[GIVEN TEXT]
# Blueline Traversals

## Introduction

In addition to trying to score during their shifts, hockey players can help their teams in another way: by leaving the puck farther up the ice at the end of their shift than it was when they came on the ice. Conversely, players can hurt their teams immediately by conceding goals but can also simply lose ground, making life harder for their teammates and coach. Here I provide a framework for measuring this secondary effect on ice position by examining how players cause (or fail to cause) the puck to move across the two blue-lines.

This research was first presented at the Ottawa Hockey Analaytics Conference in 2021, for which both slides and video are available; some small improvements have been made since then.

## Overview

Every second that the puck is in play, it is contested. All five players from both teams usually work together to move the puck from wherever it is to a place closer to their opponent's goal—exceptions to this generality are usually dramatic enough to be memorable.

The offside rule (where players without the puck must cross the blueline after the puck) divides the rink into three zones. I am interested in measuring the impact of each skater on the movement of the puck across both bluelines. Since every transition is desired by one team and undesired by the other, there are four impacts to measure:

• How a player affects exit offence, that is, moving the puck from their own zone into the neutral zone.
• How a player affects entry offence, that is, moving the puck from the neutral zone into their opponent's zone.
• How a player affects exit defence, that is, keeping the puck in their opponent's zone.
• How a player affects entry defence, that is, keeping the puck out of their own zone.

## Method

Strictly speaking I measure these impacts with two different but heavily overlapping models.

• The entry model has two observations for every second of five-on-five play during which the puck is in the neutral zone. Every second of game-time when the puck is in the neutral zone gives rise to two observations, one observation where the home team is considered the "offence" team and the road team the "defence" team, the other observation the other way around. The response variable is set to 1 if the offence team moves the puck into their offensive zone and 0 if they have not.
• The exit model has one observation for every second that the puck is not in the neutral zone. Here the roles of offence and defence are not symmetric as in the entry model; the team playing near their own goalie is the "offence" team (they are the ones trying to take the puck up the ice), the team playing far from their goalie is the "defence" team; while they are obviously trying to score they are simultaneously defending the blue line immediately behind them, which is the sense that applies for my purpose today.

Furthermore, each team's head coach is included in each of the four senses, to proxy for how they instruct (either directly or indirectly) their players to play.

Both models also share the following additional terms:

• Seven terms for the current score in the game:
• Trailing by three or more;
• Trailing by two;
• Trailing by one;
• Tied
• Leading by three or more.
All of these are understood from the perspective of the team desiring the transition.
• Three terms for the period of the game
• Three interaction terms for the game states in which teams conventionally change their tactics:
• Tied in the third period;
• Leading by one in the third period;
• Leading by two in the third period.

[Stored records]
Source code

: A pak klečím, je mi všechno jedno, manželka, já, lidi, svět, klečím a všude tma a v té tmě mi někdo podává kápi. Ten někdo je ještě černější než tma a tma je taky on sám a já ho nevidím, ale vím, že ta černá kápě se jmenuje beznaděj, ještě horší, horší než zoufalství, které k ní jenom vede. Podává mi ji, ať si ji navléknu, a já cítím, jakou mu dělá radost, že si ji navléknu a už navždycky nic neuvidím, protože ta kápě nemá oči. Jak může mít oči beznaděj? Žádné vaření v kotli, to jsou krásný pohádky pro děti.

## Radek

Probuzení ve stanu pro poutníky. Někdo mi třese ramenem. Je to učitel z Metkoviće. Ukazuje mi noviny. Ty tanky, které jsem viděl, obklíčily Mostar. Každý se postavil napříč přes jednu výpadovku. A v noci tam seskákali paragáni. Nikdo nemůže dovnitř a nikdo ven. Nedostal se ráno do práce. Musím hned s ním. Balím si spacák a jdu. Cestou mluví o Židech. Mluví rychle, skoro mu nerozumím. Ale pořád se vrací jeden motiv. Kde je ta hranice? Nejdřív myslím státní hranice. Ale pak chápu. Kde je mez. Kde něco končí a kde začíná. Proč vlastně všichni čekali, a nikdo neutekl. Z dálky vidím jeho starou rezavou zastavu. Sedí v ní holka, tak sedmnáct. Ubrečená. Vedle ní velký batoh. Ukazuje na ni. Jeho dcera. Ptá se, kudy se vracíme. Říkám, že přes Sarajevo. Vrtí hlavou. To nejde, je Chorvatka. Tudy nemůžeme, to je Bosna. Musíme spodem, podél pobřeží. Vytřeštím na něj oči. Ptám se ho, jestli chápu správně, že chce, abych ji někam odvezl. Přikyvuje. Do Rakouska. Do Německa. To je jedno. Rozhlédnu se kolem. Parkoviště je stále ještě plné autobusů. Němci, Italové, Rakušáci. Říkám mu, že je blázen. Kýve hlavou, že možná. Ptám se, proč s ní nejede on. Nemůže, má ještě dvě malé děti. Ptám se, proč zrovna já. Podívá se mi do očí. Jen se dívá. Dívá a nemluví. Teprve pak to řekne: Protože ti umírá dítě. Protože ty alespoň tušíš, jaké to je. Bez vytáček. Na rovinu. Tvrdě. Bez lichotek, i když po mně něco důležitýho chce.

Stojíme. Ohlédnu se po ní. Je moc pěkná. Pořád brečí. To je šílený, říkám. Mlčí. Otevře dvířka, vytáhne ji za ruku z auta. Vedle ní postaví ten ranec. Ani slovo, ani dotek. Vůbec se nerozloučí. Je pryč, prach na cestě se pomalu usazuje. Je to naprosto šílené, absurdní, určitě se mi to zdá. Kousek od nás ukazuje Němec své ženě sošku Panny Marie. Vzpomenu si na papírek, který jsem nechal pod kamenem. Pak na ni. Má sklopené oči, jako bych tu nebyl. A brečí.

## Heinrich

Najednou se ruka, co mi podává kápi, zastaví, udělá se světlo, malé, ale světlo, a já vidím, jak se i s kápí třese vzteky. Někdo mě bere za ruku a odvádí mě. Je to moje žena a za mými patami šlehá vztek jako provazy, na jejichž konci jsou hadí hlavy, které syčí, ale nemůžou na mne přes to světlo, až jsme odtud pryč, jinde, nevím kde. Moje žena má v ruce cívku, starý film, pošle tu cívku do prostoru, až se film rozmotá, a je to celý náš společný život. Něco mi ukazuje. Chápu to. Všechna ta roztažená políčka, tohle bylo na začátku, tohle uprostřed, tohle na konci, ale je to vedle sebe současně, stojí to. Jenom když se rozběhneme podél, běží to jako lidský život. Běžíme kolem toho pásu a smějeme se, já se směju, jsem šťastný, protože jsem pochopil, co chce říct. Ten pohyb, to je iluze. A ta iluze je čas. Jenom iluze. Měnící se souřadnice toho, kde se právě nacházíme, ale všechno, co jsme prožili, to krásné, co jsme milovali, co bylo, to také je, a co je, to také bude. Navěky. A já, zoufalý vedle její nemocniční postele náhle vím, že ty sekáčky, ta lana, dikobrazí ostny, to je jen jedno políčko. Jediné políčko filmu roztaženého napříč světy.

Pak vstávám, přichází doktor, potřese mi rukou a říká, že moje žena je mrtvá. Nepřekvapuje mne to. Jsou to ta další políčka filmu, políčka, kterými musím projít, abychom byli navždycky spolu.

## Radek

[STUDY QUESTIONS]
1 – Does each statement agree with the blueline traversals text? Answer yes or no for each, and quote the deciding words. (a) The entry model has two observations for every second of five-on-five play during which the puck is in the neutral zone. (b) In the exit model, the roles of offence and defence are symmetric. (c) Each team's head coach is included in the models.
2 – In the exit model of the blueline traversals text, why is the team near its own goalie treated as the "offence" team and the other team as the "defence" team?

[SOLUTIONS TO THE TASKS]
1 –
(a) Yes: "The entry model has two observations for every second of five-on-five play during which the puck is in the neutral zone."
(b) No: "Here the roles of offence and defence are not symmetric as in the entry model"
(c) Yes: "each team's head coach is included in each of the four senses"

2 – The team playing near its own goalie is the one trying to take the puck up the ice. The team playing far from its goalie is trying to score, but it is also defending the blue line immediately behind it. That defending role is the sense the model uses.